### TRY IT
Turn the records into a numbered list, one line per item with blank lines skipped, from the first line of the records through the line containing "o passatempo decorre".

Saved data entries:
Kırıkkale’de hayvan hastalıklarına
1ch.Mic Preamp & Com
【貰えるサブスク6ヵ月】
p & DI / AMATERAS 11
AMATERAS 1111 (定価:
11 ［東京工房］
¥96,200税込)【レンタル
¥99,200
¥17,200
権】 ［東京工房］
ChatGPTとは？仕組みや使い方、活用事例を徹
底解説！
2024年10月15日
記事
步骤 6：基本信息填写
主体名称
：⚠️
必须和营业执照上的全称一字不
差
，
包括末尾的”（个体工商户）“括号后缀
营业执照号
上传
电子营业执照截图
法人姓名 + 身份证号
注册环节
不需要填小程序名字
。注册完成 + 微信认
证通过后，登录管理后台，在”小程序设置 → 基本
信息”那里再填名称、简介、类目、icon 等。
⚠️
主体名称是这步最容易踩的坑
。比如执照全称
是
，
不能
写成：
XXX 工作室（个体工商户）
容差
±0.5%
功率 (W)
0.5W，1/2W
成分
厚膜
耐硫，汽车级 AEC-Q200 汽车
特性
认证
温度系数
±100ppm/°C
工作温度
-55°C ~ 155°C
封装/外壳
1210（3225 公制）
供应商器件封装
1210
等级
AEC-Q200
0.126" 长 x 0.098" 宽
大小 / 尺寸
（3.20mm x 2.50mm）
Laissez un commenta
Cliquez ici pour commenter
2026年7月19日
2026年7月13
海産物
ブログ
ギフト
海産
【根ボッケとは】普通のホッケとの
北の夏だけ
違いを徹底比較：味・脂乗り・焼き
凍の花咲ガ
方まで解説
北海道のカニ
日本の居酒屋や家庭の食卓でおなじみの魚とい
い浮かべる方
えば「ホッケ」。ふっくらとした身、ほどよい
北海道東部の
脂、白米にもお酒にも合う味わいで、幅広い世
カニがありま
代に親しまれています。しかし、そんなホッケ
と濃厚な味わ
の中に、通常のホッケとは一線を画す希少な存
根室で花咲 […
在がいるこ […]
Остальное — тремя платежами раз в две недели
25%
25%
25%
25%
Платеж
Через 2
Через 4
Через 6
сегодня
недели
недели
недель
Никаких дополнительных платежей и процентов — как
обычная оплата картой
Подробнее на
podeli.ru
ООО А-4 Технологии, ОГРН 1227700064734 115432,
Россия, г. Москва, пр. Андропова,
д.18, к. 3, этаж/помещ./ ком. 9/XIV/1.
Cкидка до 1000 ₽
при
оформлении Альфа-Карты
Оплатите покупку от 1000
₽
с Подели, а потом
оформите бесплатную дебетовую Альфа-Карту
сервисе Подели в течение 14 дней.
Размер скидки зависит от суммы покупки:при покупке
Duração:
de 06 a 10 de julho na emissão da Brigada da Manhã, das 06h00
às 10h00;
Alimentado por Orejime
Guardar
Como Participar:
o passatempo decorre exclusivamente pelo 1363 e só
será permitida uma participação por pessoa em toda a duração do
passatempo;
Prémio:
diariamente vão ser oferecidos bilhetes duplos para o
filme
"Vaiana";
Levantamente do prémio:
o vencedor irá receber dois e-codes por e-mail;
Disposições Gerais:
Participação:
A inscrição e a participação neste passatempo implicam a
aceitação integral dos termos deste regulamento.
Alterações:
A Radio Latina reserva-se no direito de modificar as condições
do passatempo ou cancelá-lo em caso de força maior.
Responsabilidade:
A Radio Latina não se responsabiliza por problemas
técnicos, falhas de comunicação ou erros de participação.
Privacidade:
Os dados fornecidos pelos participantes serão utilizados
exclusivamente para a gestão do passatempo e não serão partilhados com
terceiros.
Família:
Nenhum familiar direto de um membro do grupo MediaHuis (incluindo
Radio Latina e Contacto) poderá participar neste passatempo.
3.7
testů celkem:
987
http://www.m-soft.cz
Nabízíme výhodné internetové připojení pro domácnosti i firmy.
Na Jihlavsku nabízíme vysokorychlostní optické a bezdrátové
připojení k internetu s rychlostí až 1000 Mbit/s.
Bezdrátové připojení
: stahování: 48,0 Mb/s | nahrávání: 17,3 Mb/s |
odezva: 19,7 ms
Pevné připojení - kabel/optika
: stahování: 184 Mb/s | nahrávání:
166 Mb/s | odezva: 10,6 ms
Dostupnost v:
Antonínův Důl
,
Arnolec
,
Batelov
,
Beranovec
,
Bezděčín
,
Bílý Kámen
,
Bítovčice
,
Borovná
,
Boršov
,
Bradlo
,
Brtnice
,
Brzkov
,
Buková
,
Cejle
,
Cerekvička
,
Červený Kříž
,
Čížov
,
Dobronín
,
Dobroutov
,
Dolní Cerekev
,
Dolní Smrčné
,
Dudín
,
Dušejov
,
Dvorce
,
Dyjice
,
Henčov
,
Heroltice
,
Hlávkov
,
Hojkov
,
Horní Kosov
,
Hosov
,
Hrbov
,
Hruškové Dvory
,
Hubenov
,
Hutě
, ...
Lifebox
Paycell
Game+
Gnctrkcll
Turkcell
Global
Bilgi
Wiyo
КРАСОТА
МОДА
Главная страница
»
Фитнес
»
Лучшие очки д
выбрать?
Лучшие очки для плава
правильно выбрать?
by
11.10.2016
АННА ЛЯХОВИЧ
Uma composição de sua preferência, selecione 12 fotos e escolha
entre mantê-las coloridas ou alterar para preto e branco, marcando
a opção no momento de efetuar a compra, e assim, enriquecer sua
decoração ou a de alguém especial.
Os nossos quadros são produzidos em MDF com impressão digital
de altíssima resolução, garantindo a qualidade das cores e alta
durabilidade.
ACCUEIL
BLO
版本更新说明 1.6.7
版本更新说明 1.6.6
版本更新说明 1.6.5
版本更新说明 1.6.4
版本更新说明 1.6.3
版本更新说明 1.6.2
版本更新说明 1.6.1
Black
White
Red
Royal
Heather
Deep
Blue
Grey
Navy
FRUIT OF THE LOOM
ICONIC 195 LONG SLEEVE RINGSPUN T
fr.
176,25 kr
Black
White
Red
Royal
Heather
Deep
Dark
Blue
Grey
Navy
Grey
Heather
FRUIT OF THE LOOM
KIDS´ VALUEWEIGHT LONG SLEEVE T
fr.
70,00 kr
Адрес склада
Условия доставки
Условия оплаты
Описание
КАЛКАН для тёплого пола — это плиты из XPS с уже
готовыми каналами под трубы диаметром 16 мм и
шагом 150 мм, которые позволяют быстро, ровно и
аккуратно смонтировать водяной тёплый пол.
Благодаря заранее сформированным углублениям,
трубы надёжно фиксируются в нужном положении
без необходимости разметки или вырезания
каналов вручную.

### ANSWER
1. Kırıkkale’de hayvan hastalıklarına
2. 1ch.Mic Preamp & Com
3. 【貰えるサブスク6ヵ月】
4. p & DI / AMATERAS 11
5. AMATERAS 1111 (定価:
6. 11 ［東京工房］
7. ¥96,200税込)【レンタル
8. ¥99,200
9. ¥17,200
10. 権】 ［東京工房］
11. ChatGPTとは？仕組みや使い方、活用事例を徹
12. 底解説！
13. 2024年10月15日
14. 記事
15. 步骤 6：基本信息填写
16. 主体名称
17. ：⚠️
18. 必须和营业执照上的全称一字不
19. 差
20. ，
21. 包括末尾的”（个体工商户）“括号后缀
22. 营业执照号
23. 上传
24. 电子营业执照截图
25. 法人姓名 + 身份证号
26. 注册环节
27. 不需要填小程序名字
28. 。注册完成 + 微信认
29. 证通过后，登录管理后台，在”小程序设置 → 基本
30. 信息”那里再填名称、简介、类目、icon 等。
31. ⚠️
32. 主体名称是这步最容易踩的坑
33. 。比如执照全称
34. 是
35. ，
36. 不能
37. 写成：
38. XXX 工作室（个体工商户）
39. 容差
40. ±0.5%
41. 功率 (W)
42. 0.5W，1/2W
43. 成分
44. 厚膜
45. 耐硫，汽车级 AEC-Q200 汽车
46. 特性
47. 认证
48. 温度系数
49. ±100ppm/°C
50. 工作温度
51. -55°C ~ 155°C
52. 封装/外壳
53. 1210（3225 公制）
54. 供应商器件封装
55. 1210
56. 等级
57. AEC-Q200
58. 0.126" 长 x 0.098" 宽
59. 大小 / 尺寸
60. （3.20mm x 2.50mm）
61. Laissez un commenta
62. Cliquez ici pour commenter
63. 2026年7月19日
64. 2026年7月13
65. 海産物
66. ブログ
67. ギフト
68. 海産
69. 【根ボッケとは】普通のホッケとの
70. 北の夏だけ
71. 違いを徹底比較：味・脂乗り・焼き
72. 凍の花咲ガ
73. 方まで解説
74. 北海道のカニ
75. 日本の居酒屋や家庭の食卓でおなじみの魚とい
76. い浮かべる方
77. えば「ホッケ」。ふっくらとした身、ほどよい
78. 北海道東部の
79. 脂、白米にもお酒にも合う味わいで、幅広い世
80. カニがありま
81. 代に親しまれています。しかし、そんなホッケ
82. と濃厚な味わ
83. の中に、通常のホッケとは一線を画す希少な存
84. 根室で花咲 […
85. 在がいるこ […]
86. Остальное — тремя платежами раз в две недели
87. 25%
88. 25%
89. 25%
90. 25%
91. Платеж
92. Через 2
93. Через 4
94. Через 6
95. сегодня
96. недели
97. недели
98. недель
99. Никаких дополнительных платежей и процентов — как
100. обычная оплата картой
101. Подробнее на
102. podeli.ru
103. ООО А-4 Технологии, ОГРН 1227700064734 115432,
104. Россия, г. Москва, пр. Андропова,
105. д.18, к. 3, этаж/помещ./ ком. 9/XIV/1.
106. Cкидка до 1000 ₽
107. при
108. оформлении Альфа-Карты
109. Оплатите покупку от 1000
110. ₽
111. с Подели, а потом
112. оформите бесплатную дебетовую Альфа-Карту
113. сервисе Подели в течение 14 дней.
114. Размер скидки зависит от суммы покупки:при покупке
115. Duração:
116. de 06 a 10 de julho na emissão da Brigada da Manhã, das 06h00
117. às 10h00;
118. Alimentado por Orejime
119. Guardar
120. Como Participar:
121. o passatempo decorre exclusivamente pelo 1363 e só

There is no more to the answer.